◆ **SELECTED EXCERPT**:
··········

Chester McConoughy of the Town of York almost managed a year without an auto license.  He was within two months of it when the eagle eye of the law fell upon him and then he landed before Justice Haven.  His reception there cost him $1 and costs, but that isn’t all of it: Having attracted the law’s attention, he must get a license of course, and that new license will not any more than arrive before another one will be due.                                                     

•••••••••

Monday night the Green Hornets of the Neillsville Athletic Association will face the highly-touted Unity Tigers on the Armory floor.

 

This will be the first meeting of the two of the top city teams of this section of Wisconsin.  It should furnish plenty of real basketball.  Game time is 8 p.m. with a preliminary scheduled earlier.

•••••••••

The Dairy Caravan now touring Wisconsin will be in Neillsville March 1 and 2.  The caravan includes demonstrations and displays of labor-saving farm devices.

•••••••••

Battling neck-to-neck for the 3-C southern division lead, Granton and Greenwood high school cage teams were favored in their games scheduled for Friday night.

•••••••••

Mr. and Mrs. Alfred Gerber sold their farm near Granton the past week and moved their household goods Friday and Saturday to their new home at the southeast corner of South Hewett and East First Streets.  The house is not finished, but Mr. and Mrs. Gerber plan to finish it as they can.  The new owners of the Gerber farm are Mr. and Mrs. Henry Freestone, formerly of Menomonie.  They have been about a year with Mrs. Freestone’s parents, Mr. and Mrs. Herman Buchholz, southeast of Neillsville. They have taken possession of the farm.                                                        

•••••••••

Amongst eight Clark County property transfers within Clark County, there are two in the city of Neillsville, having been recorded in the office of register of deeds.

··········

◆ **TASKS TO COMPLETE**:
[A] Copy the stretch of the local news items from "Monday night the" through "for Friday night." word for word.
[B] In the records, repeat word for word the stretch from the line containing "дърво трябва да се засадят поне две нови." through the line containing "парфюмеристи, за да", including both of those lines.

Source records

··········

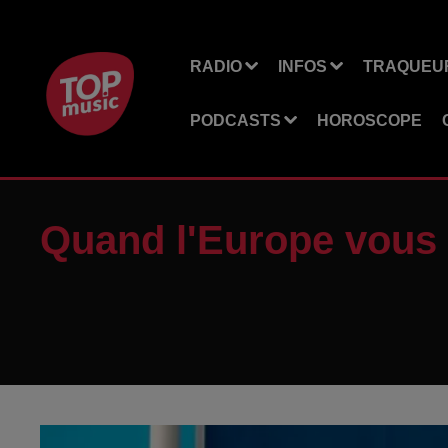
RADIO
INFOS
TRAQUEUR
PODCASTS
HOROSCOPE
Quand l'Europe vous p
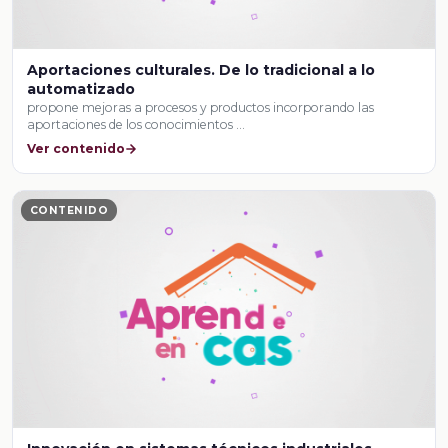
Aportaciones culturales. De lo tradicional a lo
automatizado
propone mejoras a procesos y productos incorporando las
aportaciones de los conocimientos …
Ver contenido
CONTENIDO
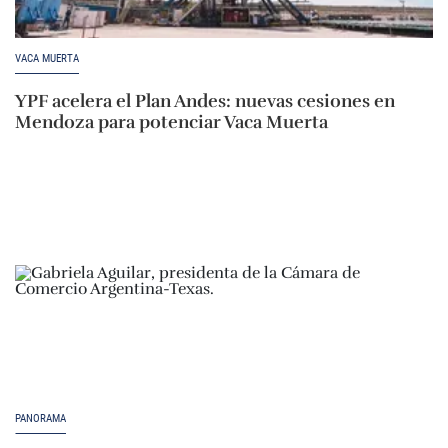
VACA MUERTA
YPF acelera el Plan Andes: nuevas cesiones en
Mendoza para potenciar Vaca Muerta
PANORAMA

··········

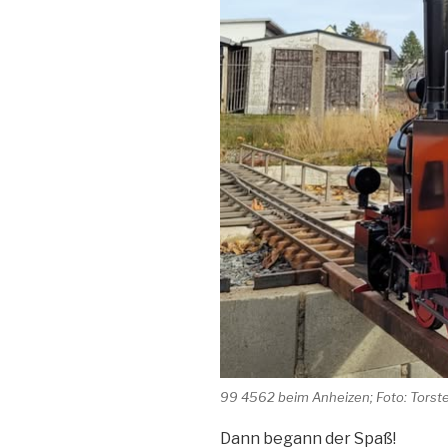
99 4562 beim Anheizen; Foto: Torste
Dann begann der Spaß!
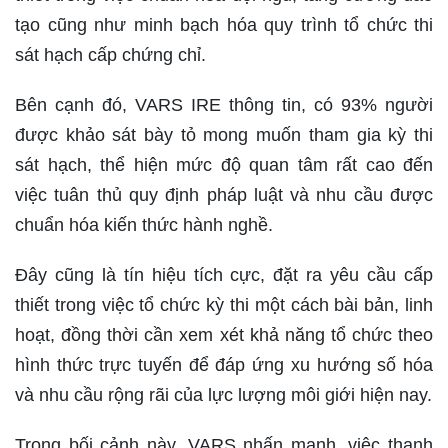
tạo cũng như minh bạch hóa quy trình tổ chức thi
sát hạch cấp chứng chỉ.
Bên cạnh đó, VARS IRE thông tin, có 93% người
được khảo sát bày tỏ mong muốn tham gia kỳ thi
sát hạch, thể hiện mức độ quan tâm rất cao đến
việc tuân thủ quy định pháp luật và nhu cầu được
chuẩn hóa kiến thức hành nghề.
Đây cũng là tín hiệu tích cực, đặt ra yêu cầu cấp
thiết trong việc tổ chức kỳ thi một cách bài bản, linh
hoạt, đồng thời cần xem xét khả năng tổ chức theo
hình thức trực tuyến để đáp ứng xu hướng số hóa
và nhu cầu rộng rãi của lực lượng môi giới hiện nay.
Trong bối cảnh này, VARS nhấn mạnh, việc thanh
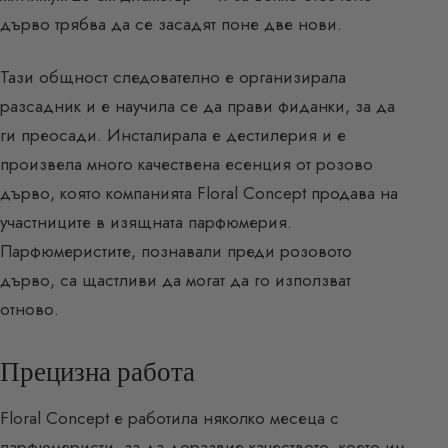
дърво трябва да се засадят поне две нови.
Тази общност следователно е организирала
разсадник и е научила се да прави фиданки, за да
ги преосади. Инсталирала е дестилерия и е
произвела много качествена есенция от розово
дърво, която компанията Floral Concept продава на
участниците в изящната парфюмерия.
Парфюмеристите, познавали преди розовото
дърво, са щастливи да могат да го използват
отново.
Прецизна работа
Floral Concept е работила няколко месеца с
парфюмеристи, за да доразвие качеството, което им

··········

◆ **ANSWERS FOR EACH ITEM**:
[A]
Monday night the Green Hornets of the Neillsville Athletic Association will face the highly-touted Unity Tigers on the Armory floor.

 

This will be the first meeting of the two of the top city teams of this section of Wisconsin.  It should furnish plenty of real basketball.  Game time is 8 p.m. with a preliminary scheduled earlier.

•••••••••

The Dairy Caravan now touring Wisconsin will be in Neillsville March 1 and 2.  The caravan includes demonstrations and displays of labor-saving farm devices.

•••••••••

Battling neck-to-neck for the 3-C southern division lead, Granton and Greenwood high school cage teams were favored in their games scheduled for Friday night.

[B]
дърво трябва да се засадят поне две нови.
Тази общност следователно е организирала
разсадник и е научила се да прави фиданки, за да
ги преосади. Инсталирала е дестилерия и е
произвела много качествена есенция от розово
дърво, която компанията Floral Concept продава на
участниците в изящната парфюмерия.
Парфюмеристите, познавали преди розовото
дърво, са щастливи да могат да го използват
отново.
Прецизна работа
Floral Concept е работила няколко месеца с
парфюмеристи, за да доразвие качеството, което им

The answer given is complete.